• What is being asked: From the entries below, pull out each line where "Nintendo" appears.

[Records from a collection]
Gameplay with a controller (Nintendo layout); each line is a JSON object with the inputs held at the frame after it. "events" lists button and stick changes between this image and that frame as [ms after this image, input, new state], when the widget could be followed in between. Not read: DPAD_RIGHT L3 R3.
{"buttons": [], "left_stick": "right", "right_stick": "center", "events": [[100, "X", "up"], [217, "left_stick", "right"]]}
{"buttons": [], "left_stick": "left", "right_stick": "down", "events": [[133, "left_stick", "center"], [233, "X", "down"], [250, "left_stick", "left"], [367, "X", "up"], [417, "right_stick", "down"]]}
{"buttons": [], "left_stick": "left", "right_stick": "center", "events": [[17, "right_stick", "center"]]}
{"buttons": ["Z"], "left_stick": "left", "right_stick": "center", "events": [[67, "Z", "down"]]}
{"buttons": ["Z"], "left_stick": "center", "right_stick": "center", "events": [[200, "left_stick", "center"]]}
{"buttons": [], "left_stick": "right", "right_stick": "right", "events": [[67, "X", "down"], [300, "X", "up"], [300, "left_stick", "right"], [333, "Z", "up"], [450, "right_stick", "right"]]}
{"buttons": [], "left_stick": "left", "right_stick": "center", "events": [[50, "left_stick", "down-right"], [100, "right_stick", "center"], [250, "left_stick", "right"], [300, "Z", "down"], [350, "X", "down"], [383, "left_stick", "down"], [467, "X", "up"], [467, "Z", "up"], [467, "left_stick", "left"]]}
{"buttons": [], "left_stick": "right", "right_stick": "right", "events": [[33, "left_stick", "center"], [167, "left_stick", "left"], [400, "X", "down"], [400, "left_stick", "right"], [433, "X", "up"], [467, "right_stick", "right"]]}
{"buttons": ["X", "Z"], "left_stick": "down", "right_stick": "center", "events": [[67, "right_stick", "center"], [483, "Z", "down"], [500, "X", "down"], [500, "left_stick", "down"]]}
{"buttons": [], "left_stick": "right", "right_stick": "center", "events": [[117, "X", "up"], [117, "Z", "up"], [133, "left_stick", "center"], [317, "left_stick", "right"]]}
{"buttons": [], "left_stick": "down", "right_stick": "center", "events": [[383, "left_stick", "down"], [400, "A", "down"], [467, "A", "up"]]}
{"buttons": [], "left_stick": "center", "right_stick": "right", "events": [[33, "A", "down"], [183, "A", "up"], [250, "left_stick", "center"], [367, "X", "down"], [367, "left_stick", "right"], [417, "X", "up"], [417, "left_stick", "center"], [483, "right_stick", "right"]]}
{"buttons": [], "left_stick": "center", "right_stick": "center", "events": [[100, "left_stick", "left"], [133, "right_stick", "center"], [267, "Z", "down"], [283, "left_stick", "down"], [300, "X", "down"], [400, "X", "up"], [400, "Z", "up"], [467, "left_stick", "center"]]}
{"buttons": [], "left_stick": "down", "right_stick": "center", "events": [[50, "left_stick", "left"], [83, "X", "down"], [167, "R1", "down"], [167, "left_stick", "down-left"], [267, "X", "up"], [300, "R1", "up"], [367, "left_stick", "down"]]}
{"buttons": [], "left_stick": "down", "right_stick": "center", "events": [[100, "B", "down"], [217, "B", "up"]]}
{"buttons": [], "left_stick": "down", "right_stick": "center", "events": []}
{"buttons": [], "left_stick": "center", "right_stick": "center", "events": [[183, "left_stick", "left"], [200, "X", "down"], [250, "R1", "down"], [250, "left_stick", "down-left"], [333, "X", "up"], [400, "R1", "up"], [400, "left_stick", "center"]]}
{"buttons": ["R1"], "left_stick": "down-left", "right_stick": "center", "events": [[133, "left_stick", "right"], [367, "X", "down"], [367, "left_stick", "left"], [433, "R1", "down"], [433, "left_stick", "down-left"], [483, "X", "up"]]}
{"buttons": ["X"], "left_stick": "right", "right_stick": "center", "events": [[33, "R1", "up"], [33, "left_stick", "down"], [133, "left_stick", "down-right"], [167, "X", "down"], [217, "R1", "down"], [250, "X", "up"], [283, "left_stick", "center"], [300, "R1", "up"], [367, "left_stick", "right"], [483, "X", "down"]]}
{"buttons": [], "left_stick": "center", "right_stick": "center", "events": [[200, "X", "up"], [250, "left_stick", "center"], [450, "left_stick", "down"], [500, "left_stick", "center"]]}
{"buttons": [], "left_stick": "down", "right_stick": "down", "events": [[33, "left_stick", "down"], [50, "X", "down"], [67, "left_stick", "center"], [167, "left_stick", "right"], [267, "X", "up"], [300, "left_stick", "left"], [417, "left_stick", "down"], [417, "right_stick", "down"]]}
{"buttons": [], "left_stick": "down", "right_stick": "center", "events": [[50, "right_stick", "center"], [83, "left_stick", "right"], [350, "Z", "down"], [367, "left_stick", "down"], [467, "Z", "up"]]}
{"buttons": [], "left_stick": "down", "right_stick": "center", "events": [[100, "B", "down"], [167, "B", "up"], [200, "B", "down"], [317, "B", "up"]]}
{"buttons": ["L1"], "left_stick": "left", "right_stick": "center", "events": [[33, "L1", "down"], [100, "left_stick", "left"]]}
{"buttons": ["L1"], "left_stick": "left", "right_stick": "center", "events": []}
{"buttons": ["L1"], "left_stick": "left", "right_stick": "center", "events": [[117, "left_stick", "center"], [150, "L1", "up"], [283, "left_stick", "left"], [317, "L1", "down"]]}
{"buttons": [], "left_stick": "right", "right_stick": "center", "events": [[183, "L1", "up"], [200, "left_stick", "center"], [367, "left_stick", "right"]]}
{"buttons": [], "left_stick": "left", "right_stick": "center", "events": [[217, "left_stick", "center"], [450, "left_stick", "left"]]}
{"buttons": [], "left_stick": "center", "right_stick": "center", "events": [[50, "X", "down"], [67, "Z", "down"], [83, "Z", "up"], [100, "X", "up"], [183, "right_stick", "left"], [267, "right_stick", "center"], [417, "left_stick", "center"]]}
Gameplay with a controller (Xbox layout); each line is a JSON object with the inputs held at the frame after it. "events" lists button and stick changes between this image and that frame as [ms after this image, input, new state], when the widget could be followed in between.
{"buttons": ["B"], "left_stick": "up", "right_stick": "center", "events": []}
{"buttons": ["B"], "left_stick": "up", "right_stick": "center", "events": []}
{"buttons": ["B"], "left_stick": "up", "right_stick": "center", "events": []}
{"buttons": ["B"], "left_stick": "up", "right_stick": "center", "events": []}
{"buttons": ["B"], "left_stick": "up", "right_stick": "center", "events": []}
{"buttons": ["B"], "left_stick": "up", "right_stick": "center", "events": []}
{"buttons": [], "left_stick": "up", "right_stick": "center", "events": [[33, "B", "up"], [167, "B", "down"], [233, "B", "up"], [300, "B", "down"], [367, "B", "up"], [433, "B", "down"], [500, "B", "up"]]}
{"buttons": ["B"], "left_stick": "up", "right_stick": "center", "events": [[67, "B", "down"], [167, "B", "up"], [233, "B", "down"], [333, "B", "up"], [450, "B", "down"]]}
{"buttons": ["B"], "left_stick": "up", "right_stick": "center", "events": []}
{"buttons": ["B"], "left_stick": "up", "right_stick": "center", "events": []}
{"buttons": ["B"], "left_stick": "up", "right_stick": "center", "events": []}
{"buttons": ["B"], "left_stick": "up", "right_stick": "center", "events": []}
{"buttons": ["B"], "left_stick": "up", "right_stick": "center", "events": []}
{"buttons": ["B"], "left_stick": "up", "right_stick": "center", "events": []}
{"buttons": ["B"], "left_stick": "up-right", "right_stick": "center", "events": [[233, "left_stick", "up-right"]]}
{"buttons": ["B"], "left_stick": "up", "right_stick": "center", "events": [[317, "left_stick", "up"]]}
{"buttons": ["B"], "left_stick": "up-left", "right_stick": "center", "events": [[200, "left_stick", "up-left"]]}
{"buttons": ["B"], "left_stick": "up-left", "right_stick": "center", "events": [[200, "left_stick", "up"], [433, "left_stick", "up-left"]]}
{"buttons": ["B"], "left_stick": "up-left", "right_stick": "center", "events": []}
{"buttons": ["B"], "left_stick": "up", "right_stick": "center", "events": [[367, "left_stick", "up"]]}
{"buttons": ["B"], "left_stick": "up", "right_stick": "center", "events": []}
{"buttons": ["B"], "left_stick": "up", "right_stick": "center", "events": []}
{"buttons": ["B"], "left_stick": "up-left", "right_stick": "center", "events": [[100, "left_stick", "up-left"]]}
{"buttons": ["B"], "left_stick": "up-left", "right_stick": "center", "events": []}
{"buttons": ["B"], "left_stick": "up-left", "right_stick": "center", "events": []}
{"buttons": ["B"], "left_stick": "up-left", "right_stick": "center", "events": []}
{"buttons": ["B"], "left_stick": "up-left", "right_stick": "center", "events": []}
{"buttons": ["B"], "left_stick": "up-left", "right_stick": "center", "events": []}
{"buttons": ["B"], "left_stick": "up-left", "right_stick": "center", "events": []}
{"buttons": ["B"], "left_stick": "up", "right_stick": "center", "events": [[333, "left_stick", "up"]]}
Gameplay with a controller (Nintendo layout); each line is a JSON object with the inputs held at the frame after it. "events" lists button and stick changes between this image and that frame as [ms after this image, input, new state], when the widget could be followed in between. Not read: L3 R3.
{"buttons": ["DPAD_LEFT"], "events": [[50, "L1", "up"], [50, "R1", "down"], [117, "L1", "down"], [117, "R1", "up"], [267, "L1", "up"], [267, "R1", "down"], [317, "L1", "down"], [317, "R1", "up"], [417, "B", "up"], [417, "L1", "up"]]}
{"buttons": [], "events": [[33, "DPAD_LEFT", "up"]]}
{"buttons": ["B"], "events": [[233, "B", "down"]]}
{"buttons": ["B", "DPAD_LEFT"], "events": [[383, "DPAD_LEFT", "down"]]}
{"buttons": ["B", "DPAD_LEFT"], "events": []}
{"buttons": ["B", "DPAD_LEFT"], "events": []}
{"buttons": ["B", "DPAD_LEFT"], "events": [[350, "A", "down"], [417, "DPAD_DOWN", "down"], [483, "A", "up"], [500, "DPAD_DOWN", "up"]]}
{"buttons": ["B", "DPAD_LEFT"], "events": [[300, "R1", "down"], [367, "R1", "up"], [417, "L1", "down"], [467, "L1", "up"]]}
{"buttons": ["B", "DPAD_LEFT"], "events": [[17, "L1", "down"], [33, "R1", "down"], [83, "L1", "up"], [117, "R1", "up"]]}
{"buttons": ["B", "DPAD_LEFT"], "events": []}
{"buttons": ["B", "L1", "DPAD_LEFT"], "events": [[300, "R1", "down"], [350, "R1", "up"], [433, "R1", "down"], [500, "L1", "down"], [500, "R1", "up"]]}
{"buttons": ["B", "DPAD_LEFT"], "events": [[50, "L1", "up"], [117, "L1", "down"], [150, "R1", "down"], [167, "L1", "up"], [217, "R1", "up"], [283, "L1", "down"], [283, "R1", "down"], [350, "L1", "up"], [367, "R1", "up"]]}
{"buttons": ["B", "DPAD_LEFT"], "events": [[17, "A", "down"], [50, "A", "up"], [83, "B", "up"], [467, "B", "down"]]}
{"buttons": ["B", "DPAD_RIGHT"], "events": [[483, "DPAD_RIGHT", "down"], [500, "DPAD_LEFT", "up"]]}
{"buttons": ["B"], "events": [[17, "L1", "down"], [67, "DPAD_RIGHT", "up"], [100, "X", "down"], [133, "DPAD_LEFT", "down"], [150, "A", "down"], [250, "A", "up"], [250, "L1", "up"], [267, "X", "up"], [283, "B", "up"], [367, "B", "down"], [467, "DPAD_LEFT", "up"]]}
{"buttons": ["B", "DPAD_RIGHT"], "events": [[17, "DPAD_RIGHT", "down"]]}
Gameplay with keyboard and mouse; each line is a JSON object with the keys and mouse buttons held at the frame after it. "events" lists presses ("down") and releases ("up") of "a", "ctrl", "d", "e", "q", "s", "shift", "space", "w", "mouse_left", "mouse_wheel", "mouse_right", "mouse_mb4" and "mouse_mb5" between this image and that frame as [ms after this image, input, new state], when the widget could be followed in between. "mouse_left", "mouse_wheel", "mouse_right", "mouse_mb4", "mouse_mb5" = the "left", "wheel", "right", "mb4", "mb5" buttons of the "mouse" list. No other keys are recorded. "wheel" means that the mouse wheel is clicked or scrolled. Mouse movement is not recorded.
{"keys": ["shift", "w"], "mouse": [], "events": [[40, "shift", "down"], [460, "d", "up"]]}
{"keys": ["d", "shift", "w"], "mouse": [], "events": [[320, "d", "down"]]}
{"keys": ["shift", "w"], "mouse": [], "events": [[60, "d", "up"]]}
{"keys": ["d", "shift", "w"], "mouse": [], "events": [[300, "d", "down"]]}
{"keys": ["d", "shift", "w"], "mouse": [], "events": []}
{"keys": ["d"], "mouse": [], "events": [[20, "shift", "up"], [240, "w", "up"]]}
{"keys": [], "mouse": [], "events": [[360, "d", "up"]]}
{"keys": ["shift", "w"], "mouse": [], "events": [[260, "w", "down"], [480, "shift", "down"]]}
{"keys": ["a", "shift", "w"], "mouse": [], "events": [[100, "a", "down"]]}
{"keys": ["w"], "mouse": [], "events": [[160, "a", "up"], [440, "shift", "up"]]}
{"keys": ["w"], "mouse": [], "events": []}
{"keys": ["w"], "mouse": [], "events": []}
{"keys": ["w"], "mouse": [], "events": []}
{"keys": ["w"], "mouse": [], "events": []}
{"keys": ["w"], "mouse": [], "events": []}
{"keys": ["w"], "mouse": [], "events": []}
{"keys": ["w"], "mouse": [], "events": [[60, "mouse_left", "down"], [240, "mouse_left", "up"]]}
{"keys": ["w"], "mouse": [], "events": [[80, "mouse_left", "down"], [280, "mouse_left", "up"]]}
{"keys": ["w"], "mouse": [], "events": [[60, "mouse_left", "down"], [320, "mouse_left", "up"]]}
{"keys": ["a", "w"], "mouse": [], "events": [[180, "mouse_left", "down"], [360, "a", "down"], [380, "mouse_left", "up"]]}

• Solved problem:
Gameplay with a controller (Nintendo layout); each line is a JSON object with the inputs held at the frame after it. "events" lists button and stick changes between this image and that frame as [ms after this image, input, new state], when the widget could be followed in between. Not read: DPAD_RIGHT L3 R3.
Gameplay with a controller (Nintendo layout); each line is a JSON object with the inputs held at the frame after it. "events" lists button and stick changes between this image and that frame as [ms after this image, input, new state], when the widget could be followed in between. Not read: L3 R3.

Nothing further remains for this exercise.